L’ex lavoratore può insinuarsi al passivo di un’azienda in forza di sentenza passata in giudicato dopo la domanda di ammissione al concordato preventivo e prima della sentenza di fallimento?
Secondo la Corte di Cassazione (Cass. Civ. sez. I, 06/08/2010 n. 18437) “quando si verifichi a posteriori che lo stato di crisi in base al quale era stata chiesta l’ammissione al concordato preventivo in realtà coincideva con lo stato di insolvenza, l’efficacia della sentenza dichiarativa di fallimento va retrodatata alla data di presentazione della predetta domanda”.
Diamo
per ipotesi che sia accertato, con sentenza dichiarativa di fallimento, che lo
stato di insolvenza dell’azienda sussisteva al tempo della richiesta di
ammissione al concordato preventivo. Gli effetti della sentenza fallimentare retrodaterebbero
alla domanda di ammissione al concordato. Con quali conseguenze?
Se, al momento
della domanda di ammissione al concordato, la sentenza di accertamento del
credito del lavoratore nei confronti dell’azienda fosse stata emessa ma non
ancora passata in giudicato (acquistando così definitività), tale credito potrebbe
essere ammesso al passivo nel lasso di tempo tra la domanda di ammissione al
concordato preventivo e la sentenza di fallimento?
Ai
sensi dell'art. 2751-bis del codice civile il credito vantato dal lavoratore
per prestazioni di attività lavorativa svolta per l’azienda, poi fallita è un
“credito privilegiato”, cioè, va ammesso al passivo e con soddisfazione
prioritaria rispetto agli altri creditori chirografari.
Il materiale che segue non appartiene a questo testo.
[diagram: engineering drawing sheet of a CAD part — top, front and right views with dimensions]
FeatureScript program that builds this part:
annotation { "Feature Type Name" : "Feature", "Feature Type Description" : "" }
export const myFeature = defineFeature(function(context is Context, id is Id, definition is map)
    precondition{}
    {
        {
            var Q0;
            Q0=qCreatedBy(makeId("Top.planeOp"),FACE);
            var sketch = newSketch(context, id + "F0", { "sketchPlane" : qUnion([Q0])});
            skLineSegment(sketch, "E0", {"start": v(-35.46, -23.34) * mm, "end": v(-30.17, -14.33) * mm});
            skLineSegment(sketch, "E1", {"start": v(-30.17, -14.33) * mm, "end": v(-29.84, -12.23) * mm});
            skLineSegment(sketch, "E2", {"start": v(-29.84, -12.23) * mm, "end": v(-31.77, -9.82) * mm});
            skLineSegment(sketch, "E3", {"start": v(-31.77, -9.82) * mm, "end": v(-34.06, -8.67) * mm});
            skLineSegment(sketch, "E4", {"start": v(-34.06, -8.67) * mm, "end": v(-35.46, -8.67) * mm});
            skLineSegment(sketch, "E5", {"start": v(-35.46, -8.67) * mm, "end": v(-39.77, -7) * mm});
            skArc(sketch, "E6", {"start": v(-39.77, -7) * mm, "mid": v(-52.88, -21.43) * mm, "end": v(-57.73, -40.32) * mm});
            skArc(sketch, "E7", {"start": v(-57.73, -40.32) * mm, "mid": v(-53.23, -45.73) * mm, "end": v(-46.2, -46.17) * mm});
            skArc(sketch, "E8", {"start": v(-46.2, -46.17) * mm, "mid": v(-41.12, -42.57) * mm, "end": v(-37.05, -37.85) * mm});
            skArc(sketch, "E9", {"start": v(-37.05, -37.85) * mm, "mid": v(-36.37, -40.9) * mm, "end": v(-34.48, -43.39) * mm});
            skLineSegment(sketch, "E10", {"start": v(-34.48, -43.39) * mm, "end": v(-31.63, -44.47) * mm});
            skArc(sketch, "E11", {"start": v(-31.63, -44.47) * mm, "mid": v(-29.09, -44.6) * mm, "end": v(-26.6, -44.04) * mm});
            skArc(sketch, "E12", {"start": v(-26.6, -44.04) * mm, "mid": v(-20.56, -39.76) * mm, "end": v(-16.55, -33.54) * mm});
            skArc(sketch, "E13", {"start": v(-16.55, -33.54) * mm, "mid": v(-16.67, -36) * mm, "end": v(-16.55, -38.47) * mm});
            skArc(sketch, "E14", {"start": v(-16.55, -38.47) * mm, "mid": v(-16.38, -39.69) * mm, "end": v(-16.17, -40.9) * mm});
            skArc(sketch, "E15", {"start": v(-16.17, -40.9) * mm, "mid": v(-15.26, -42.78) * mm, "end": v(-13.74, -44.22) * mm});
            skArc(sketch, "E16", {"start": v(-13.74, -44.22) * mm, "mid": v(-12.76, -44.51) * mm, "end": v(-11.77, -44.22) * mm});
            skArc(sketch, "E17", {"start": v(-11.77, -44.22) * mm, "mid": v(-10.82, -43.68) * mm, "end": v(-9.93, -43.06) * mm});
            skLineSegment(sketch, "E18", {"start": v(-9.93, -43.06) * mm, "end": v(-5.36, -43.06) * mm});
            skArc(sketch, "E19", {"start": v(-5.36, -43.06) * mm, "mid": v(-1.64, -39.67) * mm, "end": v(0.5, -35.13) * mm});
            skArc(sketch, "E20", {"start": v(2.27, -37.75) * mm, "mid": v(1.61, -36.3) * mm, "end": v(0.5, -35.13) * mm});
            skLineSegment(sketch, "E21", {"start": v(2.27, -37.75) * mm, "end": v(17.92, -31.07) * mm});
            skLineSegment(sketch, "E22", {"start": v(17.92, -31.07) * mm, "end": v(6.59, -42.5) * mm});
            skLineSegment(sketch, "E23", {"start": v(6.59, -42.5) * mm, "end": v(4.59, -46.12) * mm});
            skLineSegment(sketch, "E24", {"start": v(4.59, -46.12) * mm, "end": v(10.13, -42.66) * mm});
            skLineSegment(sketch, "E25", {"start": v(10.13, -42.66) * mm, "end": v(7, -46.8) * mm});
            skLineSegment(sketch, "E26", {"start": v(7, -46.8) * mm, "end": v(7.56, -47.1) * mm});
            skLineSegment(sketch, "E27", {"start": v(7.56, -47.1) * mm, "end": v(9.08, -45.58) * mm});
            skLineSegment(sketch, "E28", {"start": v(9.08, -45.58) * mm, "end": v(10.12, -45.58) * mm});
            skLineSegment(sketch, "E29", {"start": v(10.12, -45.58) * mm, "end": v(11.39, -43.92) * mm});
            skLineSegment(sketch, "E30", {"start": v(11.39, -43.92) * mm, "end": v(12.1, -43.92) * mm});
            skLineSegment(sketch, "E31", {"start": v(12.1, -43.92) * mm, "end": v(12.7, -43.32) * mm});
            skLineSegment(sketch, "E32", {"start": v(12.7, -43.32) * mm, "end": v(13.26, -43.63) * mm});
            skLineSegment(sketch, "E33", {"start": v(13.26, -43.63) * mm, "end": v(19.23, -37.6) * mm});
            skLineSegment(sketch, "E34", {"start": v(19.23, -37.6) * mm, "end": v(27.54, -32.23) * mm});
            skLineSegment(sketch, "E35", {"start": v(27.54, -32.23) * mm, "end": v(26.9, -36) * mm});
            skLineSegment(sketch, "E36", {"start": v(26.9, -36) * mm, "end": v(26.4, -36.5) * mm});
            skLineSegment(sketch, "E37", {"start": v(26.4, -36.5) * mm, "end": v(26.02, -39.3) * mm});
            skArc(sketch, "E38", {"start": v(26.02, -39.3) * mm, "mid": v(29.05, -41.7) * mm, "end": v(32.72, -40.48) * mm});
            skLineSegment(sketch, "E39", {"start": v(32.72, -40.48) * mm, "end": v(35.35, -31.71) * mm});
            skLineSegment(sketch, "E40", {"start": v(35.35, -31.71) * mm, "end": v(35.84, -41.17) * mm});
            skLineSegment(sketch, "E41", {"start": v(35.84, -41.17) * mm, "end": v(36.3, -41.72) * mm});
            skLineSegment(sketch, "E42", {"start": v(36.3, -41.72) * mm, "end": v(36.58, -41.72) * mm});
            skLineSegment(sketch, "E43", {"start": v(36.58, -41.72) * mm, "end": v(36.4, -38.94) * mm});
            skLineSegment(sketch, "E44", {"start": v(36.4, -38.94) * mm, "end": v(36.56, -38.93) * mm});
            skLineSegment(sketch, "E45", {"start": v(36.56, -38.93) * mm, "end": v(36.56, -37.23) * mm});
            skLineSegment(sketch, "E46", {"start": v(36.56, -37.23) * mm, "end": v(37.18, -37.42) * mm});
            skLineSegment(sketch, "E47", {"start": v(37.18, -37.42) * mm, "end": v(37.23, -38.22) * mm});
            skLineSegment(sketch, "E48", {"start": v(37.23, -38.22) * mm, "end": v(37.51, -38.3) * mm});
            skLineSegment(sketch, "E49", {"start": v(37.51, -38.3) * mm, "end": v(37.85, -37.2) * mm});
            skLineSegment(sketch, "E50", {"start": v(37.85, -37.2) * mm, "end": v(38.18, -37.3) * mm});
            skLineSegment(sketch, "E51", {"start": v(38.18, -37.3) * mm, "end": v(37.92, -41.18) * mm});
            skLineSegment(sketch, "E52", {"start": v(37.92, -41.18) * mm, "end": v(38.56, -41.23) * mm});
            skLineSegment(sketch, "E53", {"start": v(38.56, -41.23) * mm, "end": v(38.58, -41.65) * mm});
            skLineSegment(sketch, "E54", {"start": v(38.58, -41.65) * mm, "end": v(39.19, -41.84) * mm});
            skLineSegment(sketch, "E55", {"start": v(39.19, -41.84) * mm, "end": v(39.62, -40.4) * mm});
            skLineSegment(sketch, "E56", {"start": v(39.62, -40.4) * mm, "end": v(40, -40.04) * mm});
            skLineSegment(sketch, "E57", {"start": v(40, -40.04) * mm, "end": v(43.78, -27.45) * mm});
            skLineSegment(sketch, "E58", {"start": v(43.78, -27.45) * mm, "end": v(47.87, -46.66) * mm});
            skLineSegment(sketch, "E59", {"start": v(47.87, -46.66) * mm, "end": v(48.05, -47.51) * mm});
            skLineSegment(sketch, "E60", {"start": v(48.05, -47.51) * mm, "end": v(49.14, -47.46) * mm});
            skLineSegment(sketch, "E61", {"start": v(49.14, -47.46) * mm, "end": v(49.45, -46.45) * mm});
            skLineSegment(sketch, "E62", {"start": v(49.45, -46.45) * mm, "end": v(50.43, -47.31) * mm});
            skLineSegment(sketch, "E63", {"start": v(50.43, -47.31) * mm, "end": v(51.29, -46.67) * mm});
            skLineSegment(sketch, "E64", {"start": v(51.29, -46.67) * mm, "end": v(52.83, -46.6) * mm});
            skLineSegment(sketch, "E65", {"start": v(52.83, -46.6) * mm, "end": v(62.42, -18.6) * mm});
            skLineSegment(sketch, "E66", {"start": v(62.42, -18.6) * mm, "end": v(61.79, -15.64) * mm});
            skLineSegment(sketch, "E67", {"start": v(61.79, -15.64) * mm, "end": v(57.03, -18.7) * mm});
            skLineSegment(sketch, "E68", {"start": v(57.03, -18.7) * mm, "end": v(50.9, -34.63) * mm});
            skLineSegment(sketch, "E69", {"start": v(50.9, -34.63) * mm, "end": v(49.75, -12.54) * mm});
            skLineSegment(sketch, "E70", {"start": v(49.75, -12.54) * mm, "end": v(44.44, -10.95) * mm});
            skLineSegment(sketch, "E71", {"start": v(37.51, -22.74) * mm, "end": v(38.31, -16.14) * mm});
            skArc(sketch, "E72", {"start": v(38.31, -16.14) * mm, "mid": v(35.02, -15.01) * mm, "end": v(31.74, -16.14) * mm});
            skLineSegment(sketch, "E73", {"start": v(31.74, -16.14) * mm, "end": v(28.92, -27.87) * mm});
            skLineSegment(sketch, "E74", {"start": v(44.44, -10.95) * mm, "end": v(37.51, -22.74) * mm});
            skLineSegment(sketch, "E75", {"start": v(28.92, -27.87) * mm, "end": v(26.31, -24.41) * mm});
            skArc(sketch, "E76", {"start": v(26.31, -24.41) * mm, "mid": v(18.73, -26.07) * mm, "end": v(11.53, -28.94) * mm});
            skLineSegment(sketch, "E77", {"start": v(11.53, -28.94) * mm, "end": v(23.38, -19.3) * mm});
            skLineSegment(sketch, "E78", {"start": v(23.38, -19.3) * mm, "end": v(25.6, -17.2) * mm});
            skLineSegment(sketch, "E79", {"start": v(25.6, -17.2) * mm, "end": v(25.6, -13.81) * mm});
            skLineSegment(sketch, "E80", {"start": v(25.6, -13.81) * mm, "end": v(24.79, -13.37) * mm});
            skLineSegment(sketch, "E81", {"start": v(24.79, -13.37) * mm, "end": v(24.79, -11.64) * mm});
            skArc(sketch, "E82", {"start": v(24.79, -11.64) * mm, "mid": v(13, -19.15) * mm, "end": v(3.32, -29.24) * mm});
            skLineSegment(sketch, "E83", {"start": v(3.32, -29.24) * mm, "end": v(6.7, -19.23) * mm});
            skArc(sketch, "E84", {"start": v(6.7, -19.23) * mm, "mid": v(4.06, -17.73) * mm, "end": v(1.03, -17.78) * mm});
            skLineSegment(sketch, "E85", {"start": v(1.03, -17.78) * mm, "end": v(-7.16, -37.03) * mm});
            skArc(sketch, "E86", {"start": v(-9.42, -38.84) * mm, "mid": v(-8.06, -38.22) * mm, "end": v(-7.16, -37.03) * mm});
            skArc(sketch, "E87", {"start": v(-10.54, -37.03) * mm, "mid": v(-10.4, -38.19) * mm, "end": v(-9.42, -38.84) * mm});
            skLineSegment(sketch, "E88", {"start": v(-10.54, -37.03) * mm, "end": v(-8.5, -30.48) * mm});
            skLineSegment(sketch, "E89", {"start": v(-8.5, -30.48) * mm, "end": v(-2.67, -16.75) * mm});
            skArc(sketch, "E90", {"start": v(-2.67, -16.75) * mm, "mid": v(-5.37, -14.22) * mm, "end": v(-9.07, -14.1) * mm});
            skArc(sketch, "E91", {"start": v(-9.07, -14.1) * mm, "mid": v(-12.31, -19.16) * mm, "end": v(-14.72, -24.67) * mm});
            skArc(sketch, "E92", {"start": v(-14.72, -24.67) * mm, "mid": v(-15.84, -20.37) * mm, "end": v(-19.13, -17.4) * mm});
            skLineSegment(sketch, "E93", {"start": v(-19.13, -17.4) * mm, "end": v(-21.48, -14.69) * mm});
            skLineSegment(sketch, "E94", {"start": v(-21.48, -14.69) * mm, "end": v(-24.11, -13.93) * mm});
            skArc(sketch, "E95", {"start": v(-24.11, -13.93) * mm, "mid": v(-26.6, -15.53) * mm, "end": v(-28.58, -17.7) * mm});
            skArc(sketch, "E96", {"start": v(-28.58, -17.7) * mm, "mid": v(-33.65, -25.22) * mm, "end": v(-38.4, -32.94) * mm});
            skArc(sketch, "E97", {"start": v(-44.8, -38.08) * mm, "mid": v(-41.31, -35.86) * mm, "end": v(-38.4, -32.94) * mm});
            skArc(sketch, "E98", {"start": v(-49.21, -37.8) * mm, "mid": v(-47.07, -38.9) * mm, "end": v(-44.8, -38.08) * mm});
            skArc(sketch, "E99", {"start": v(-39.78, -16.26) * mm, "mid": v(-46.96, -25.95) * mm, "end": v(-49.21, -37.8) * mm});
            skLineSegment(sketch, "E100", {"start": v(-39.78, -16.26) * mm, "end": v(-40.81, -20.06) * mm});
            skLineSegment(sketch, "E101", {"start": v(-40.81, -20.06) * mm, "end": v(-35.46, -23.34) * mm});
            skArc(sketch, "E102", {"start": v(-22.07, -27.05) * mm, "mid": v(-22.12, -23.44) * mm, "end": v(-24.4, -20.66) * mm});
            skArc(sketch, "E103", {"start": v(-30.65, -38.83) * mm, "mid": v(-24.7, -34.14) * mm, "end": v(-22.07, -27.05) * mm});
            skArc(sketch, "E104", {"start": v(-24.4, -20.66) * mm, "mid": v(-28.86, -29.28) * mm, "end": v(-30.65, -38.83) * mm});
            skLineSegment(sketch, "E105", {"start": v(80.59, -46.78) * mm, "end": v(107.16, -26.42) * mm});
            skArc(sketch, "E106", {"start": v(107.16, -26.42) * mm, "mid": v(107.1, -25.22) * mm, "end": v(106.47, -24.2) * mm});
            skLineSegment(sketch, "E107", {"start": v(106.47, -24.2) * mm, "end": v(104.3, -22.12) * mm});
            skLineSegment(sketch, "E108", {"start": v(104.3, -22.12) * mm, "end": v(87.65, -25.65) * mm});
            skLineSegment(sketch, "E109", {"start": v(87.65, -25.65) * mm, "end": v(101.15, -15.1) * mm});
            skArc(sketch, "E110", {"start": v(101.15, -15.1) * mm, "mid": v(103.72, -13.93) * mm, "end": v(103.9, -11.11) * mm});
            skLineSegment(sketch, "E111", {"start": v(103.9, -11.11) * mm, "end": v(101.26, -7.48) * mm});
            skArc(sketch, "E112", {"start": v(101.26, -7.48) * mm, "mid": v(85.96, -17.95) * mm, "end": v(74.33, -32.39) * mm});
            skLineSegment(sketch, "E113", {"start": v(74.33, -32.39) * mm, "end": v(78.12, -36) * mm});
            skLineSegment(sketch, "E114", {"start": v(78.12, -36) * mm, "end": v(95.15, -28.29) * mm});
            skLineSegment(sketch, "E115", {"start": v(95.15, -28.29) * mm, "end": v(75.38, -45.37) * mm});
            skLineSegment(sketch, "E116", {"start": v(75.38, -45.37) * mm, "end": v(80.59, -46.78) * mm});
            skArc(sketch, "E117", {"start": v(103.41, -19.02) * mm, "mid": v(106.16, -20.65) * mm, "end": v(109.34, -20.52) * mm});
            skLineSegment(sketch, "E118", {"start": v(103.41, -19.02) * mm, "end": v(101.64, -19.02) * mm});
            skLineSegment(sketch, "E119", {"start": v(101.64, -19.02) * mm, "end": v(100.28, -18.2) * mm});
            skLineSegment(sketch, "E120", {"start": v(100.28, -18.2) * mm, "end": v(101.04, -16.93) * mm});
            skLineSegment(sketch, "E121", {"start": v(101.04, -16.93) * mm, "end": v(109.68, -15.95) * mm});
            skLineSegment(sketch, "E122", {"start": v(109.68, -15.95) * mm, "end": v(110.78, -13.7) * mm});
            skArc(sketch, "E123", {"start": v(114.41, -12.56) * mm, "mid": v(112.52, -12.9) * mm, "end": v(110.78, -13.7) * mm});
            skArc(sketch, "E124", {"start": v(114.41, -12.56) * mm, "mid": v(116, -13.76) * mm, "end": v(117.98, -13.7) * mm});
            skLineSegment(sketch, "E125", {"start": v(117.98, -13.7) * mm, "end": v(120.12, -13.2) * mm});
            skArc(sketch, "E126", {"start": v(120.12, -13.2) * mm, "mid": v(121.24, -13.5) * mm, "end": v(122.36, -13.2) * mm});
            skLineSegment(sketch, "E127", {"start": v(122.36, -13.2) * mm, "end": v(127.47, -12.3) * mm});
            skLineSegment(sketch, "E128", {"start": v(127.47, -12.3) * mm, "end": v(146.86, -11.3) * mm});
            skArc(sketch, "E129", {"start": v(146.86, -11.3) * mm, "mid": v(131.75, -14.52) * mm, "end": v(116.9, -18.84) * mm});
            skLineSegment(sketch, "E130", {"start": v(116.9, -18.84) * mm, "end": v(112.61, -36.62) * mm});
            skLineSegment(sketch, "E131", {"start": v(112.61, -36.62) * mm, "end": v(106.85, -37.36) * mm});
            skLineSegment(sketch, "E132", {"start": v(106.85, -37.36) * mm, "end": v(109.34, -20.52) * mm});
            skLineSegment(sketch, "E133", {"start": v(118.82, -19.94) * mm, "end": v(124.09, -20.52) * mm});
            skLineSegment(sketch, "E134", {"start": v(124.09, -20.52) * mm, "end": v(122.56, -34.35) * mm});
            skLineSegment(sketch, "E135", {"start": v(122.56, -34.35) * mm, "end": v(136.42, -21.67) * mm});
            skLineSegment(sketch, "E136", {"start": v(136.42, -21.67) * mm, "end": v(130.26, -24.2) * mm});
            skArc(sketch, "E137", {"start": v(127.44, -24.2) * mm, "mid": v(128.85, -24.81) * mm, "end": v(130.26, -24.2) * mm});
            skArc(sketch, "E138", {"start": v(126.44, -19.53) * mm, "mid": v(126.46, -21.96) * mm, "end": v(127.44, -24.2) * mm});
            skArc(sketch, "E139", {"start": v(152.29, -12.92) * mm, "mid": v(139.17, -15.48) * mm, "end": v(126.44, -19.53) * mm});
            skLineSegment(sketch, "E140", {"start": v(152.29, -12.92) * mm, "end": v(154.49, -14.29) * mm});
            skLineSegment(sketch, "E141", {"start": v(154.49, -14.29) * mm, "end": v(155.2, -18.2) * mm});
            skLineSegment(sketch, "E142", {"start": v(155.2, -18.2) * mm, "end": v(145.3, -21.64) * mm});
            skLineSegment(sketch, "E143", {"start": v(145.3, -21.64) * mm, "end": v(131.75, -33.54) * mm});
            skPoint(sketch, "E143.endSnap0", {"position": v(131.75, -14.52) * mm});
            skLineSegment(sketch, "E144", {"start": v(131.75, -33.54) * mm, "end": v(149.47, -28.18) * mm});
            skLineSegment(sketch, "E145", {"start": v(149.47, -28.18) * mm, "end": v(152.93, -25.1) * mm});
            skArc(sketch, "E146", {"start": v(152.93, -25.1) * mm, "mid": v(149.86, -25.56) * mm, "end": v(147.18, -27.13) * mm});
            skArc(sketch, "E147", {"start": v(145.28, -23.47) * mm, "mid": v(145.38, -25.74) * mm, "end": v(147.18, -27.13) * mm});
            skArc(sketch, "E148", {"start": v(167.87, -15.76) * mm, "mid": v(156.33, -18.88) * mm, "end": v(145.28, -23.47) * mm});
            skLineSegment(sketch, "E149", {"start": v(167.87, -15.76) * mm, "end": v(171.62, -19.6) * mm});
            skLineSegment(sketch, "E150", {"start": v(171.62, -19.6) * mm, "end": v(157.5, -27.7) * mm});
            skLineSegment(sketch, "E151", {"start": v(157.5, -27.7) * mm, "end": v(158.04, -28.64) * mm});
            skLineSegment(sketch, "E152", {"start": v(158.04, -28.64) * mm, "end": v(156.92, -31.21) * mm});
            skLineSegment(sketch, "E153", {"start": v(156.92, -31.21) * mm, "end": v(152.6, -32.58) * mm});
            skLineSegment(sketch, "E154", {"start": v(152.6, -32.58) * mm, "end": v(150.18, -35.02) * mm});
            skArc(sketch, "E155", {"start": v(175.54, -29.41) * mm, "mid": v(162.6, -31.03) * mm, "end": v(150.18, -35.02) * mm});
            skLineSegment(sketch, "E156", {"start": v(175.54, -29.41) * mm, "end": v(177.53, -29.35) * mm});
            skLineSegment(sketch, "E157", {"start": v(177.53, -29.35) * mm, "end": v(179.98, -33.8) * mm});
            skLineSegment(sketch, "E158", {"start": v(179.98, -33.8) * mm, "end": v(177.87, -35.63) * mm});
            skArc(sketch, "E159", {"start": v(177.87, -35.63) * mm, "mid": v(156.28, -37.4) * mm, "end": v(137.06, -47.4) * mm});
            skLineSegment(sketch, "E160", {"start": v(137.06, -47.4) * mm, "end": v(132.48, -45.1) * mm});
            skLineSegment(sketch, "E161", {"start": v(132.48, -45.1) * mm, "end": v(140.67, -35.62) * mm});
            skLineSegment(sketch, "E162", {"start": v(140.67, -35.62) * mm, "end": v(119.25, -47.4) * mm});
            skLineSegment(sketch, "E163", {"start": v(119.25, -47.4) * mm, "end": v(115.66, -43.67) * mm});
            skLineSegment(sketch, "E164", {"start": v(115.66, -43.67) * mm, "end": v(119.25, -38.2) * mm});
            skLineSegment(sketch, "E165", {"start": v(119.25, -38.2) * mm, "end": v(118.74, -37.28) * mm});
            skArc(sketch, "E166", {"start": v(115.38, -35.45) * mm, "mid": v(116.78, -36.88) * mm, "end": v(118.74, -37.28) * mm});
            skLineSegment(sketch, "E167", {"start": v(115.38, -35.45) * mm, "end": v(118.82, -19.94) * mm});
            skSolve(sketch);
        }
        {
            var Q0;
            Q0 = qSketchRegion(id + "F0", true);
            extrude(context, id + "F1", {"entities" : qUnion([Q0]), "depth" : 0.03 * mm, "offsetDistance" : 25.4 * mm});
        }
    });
La sentenza di
accertamento del credito accerta un credito che è maturato precedentemente alla
domanda di ammissione al concordato (per l’esattezza maturato al termine del
rapporto di lavoro) e quindi all’accertato stato di insolvenza.
La conseguenza è che tale credito dovrà essere senz’altro ammesso al passivo e oltrettutto in via privilegiata in quanto credito da lavoro.